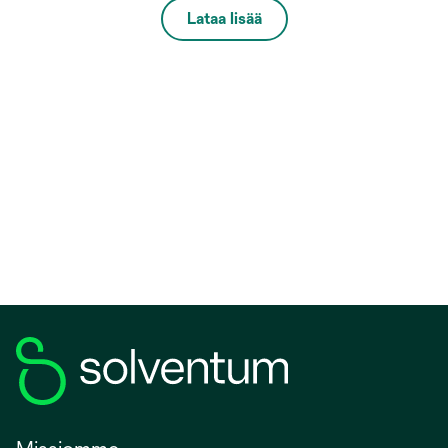
Lataa lisää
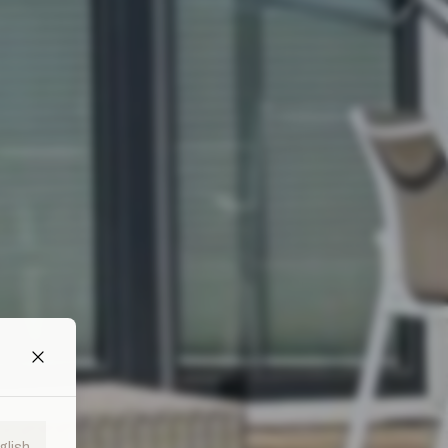
glish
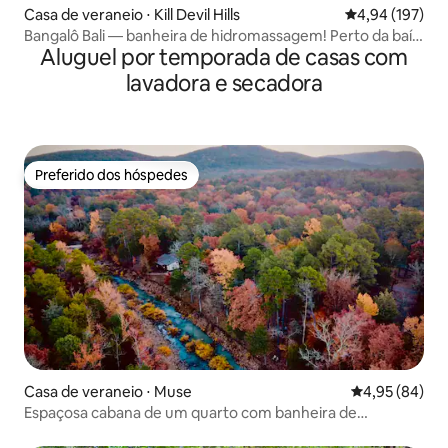
Casa de veraneio ⋅ Kill Devil Hills
4,94 de uma av
4,94 (197)
Bangalô Bali — banheira de hidromassagem! Perto da baía
Aluguel por temporada de casas com
e da praia!
lavadora e secadora
Preferido dos hóspedes
Preferido dos hóspedes
Casa de veraneio ⋅ Muse
4,95 de uma a
4,95 (84)
Espaçosa cabana de um quarto com banheira de
hidromassagem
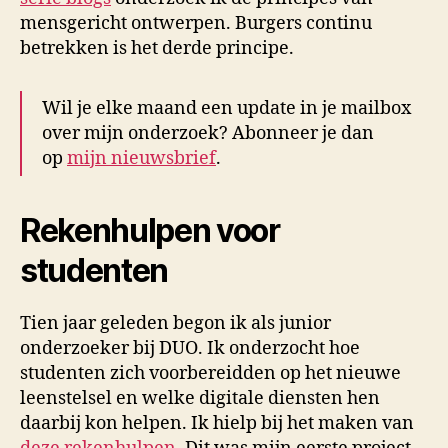
mensgericht ontwerpen. Burgers continu
betrekken is het derde principe.
Wil je elke maand een update in je mailbox
over mijn onderzoek? Abonneer je dan
op
mijn nieuwsbrief
.
Rekenhulpen voor
studenten
Tien jaar geleden begon ik als junior
onderzoeker bij DUO. Ik onderzocht hoe
studenten zich voorbereidden op het nieuwe
leenstelsel en welke digitale diensten hen
daarbij kon helpen. Ik hielp bij het maken van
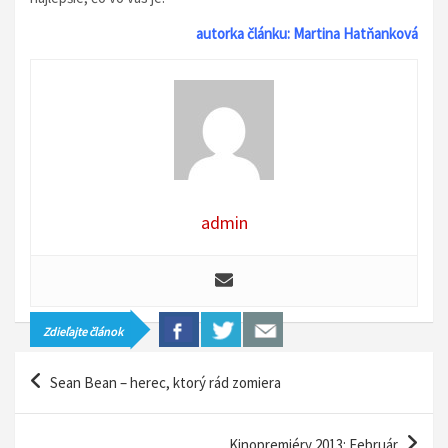
autorka článku: Martina Hatňanková
admin
Zdieľajte článok
N
Sean Bean – herec, ktorý rád zomiera
a
v
Kinopremiéry 2013: Február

• Work to complete: Rewrite the material from the line with "mensgericht ontwerpen. Burgers continu" up to and including the line with "Tien jaar geleden begon ik als junior", changing "nieuwsbrief" to "mailinglijst" and keeping everything else the same.

• Final answer:
mensgericht ontwerpen. Burgers continu
betrekken is het derde principe.
Wil je elke maand een update in je mailbox
over mijn onderzoek? Abonneer je dan
op
mijn mailinglijst
.
Rekenhulpen voor
studenten
Tien jaar geleden begon ik als junior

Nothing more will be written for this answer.